Try to benchmark a process that's already been automated. You'll find yourself interviewing people who half-remember how things used to work, reading documentation that was out of date before the migration, reconstructing a baseline from artifacts that were never designed to be evidence. You're measuring against a ghost.
This is where most organizations are headed. They haven't arrived yet, and that matters more than the industry conversation suggests.
The maturity data tells a familiar story if you read it the usual way: roughly 59% of enterprises have moved past AI piloting, but only about 9% report meaningful autonomous workflows in production. McKinsey puts the number with truly mature AI strategies at 1%. The more interesting signal may be about timing: most organizations are in the last period where certain things are still possible.

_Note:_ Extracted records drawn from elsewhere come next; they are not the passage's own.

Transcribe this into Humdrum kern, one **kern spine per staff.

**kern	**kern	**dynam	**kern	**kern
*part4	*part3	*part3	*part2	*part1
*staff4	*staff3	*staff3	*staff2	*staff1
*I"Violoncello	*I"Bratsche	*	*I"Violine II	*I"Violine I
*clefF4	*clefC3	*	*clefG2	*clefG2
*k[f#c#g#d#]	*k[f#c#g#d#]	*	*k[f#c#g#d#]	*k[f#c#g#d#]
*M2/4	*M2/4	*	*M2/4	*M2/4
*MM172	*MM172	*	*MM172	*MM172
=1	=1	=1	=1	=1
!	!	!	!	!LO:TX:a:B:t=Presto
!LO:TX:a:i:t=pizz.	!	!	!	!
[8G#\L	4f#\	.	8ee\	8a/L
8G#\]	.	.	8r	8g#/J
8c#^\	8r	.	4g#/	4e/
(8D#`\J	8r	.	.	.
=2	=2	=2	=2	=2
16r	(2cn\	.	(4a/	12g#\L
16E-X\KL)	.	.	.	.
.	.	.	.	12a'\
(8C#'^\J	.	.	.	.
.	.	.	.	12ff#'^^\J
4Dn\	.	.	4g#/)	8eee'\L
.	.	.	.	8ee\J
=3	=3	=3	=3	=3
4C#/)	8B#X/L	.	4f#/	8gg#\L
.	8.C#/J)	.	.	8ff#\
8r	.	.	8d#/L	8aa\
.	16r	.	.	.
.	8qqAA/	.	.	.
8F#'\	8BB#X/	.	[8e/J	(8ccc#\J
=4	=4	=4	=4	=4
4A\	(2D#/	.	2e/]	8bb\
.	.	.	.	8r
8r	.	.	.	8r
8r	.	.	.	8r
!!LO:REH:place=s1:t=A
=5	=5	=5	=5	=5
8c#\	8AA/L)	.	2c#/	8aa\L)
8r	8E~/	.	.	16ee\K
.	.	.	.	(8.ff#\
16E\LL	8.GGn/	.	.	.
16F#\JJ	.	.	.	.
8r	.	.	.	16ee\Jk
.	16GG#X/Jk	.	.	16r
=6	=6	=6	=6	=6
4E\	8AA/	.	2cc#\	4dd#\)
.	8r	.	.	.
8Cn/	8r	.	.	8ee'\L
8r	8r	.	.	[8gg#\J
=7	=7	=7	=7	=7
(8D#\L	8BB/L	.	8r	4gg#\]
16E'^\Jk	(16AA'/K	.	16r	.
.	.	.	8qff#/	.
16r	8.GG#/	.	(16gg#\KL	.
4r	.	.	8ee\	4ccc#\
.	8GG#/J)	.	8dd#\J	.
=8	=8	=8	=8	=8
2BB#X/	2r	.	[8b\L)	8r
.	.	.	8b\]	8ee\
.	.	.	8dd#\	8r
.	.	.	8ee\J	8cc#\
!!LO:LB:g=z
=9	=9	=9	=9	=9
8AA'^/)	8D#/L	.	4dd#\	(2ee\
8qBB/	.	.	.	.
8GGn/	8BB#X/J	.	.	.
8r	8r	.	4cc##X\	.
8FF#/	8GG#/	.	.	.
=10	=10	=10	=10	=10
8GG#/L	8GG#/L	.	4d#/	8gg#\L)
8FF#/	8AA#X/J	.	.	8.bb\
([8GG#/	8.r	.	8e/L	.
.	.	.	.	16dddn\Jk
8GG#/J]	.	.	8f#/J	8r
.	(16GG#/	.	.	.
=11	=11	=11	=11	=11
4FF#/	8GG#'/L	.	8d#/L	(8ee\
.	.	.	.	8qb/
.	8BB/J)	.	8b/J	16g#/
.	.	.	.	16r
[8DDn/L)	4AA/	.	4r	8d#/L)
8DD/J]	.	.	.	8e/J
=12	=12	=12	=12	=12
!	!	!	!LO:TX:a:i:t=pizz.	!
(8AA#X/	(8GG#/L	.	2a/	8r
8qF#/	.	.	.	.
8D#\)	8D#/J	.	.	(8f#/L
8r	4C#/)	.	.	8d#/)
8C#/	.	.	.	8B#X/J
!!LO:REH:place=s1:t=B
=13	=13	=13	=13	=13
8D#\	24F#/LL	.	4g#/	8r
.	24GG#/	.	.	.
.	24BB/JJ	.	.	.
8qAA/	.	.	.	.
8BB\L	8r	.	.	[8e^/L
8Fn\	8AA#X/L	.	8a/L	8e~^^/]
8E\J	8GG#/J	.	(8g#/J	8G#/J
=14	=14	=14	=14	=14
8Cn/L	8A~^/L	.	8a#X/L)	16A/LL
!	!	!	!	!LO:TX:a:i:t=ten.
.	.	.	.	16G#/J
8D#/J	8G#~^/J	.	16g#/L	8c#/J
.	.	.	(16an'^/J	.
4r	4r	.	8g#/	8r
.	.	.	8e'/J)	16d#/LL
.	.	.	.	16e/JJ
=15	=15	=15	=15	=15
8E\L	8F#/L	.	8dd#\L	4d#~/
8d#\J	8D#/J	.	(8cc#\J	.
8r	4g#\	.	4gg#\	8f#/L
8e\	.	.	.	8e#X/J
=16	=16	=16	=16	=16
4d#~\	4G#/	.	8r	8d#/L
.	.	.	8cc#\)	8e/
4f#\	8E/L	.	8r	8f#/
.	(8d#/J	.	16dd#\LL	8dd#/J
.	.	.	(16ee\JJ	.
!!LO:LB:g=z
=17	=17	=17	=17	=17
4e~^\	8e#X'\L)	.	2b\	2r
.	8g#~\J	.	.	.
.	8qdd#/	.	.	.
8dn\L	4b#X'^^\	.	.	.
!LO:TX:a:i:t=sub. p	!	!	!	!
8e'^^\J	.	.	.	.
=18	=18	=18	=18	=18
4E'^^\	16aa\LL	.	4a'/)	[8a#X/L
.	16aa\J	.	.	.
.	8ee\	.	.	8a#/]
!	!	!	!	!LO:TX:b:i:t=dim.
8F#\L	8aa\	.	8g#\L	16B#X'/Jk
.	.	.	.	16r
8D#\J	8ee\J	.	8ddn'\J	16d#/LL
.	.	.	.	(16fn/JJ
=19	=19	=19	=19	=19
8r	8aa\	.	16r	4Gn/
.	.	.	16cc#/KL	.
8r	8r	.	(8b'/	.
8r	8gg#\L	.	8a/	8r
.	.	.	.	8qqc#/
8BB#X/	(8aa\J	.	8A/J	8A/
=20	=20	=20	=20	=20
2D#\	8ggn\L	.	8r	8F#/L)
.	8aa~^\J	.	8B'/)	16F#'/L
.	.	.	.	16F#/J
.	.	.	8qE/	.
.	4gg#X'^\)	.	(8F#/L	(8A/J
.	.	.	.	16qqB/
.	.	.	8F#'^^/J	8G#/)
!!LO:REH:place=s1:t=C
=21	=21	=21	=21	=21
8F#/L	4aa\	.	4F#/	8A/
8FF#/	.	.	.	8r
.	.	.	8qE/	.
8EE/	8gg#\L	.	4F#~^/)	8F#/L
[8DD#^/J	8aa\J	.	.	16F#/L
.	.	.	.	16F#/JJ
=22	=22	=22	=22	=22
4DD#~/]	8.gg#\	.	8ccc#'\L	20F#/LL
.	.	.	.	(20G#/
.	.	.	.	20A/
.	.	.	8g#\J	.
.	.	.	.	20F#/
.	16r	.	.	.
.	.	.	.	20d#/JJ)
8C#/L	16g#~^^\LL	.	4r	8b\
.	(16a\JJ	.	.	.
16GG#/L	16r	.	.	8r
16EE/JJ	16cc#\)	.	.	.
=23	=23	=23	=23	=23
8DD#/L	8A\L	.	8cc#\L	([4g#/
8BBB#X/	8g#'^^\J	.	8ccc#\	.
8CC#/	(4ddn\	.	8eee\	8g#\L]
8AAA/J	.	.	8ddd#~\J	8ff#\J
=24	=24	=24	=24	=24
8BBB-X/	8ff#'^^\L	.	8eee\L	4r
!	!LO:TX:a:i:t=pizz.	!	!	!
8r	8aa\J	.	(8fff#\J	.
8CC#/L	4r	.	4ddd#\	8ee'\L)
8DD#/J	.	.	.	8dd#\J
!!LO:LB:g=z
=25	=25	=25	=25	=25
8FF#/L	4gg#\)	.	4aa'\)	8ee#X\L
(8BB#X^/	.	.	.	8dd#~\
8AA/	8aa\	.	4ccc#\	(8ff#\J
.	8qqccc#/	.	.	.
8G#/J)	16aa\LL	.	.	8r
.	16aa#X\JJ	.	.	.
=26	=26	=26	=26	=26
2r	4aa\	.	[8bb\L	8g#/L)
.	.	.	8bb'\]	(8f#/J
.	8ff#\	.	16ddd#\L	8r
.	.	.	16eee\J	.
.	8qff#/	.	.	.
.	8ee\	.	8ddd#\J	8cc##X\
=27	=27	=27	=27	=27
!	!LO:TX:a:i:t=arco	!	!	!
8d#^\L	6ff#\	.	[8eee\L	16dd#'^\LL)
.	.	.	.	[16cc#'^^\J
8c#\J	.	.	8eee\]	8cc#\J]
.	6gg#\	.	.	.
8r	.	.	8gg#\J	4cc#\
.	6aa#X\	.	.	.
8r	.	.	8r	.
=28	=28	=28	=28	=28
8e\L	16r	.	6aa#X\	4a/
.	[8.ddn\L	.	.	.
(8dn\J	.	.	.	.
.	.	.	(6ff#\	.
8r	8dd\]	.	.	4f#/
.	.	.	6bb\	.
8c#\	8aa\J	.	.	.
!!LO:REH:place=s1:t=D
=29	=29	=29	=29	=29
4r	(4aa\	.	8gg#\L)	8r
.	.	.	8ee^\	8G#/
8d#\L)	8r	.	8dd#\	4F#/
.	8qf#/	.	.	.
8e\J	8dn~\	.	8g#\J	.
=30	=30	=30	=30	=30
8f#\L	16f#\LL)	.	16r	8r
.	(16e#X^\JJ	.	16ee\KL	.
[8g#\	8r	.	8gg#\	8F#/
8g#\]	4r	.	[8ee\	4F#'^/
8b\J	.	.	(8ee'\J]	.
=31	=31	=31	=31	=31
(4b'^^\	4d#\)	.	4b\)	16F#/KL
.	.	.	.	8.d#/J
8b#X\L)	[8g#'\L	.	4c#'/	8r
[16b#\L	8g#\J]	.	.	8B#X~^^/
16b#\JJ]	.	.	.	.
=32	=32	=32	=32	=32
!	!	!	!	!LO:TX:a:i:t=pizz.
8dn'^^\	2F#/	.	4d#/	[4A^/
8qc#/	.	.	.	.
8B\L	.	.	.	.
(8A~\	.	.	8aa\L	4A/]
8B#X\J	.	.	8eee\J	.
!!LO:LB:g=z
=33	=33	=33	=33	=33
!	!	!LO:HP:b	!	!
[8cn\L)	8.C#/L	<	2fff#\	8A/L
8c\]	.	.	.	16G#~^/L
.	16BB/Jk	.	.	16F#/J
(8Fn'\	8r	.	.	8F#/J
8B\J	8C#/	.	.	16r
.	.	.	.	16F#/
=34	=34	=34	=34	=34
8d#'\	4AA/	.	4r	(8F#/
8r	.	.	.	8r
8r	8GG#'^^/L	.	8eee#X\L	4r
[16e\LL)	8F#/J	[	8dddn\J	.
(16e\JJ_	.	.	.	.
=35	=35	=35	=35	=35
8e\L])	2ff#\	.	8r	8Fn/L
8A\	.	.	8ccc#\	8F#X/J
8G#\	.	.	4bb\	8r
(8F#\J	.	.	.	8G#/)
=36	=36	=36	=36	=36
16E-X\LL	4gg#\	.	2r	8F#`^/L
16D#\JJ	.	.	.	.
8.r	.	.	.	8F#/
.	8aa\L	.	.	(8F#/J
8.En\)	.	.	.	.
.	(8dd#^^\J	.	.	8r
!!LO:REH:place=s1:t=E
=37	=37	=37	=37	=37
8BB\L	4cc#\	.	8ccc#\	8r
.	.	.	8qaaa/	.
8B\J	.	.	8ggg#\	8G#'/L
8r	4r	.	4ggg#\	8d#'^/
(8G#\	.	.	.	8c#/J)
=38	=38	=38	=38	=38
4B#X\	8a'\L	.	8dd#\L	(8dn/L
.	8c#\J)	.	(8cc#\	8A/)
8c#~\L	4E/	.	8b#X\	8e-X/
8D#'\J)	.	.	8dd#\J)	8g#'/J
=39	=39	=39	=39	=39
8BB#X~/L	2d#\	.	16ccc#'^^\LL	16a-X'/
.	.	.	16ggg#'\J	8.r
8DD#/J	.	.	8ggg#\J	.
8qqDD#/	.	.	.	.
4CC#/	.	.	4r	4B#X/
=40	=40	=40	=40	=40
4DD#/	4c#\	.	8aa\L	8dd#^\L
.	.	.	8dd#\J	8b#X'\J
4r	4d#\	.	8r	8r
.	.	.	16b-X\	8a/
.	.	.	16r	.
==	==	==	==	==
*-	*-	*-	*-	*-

Right now, in most companies, the analysts still run the reports. The operational teams still carry judgment built from years of doing the work by hand. Someone still knows what a good output looks like because they've produced thousands of them manually. That knowledge has a half-life. Once agentic workflows are load-bearing, once staffing levels have adjusted and the old process lives only in a wiki page no one maintains, the raw material for building evaluation systems starts to degrade.
Meanwhile, success stories circulate with remarkable efficiency. A team reports dramatic reductions in review hours. The number makes the rounds. What doesn't travel with it is the methodology: how they measured, what baseline they used, what they controlled for. Forrester data suggesting 88% of agent pilots fail to reach production hints at the distance between a promising demo and a reliable deployment. The anecdotes move faster than the frameworks that would let anyone evaluate them.
This gap points toward something specific. The organizations that eventually cross from piloting to autonomy will need measurement infrastructure that distinguishes between "the system is running" and "the system is running well." The difference sounds trivial. It is enormous. One tracks execution health: uptime, latency, completion rates. The other tracks decision quality: whether the outputs are actually good, by standards that someone with domain expertise would recognize. By the time most organizations realize they need the second kind, the people who could have defined it have learned to trust the system's output. Or moved to other roles. Or both.
Only one in five companies reports a mature governance model for autonomous agents. The ones building evaluation infrastructure now, while old and new ways of working still coexist, are doing something that looks slow from the outside. They're running new workflows alongside old ones. They're sitting with experienced operators and capturing what those people actually check, what patterns make them pause, what "good" feels like before that feeling becomes impossible to reconstruct.
The window is the coexistence period. It won't last because it's supposed to end. Autonomy is the goal, and the foundation that makes autonomy trustworthy gets built here, in the overlap, or it doesn't get built at all.
Nobody will send a calendar invite when it closes.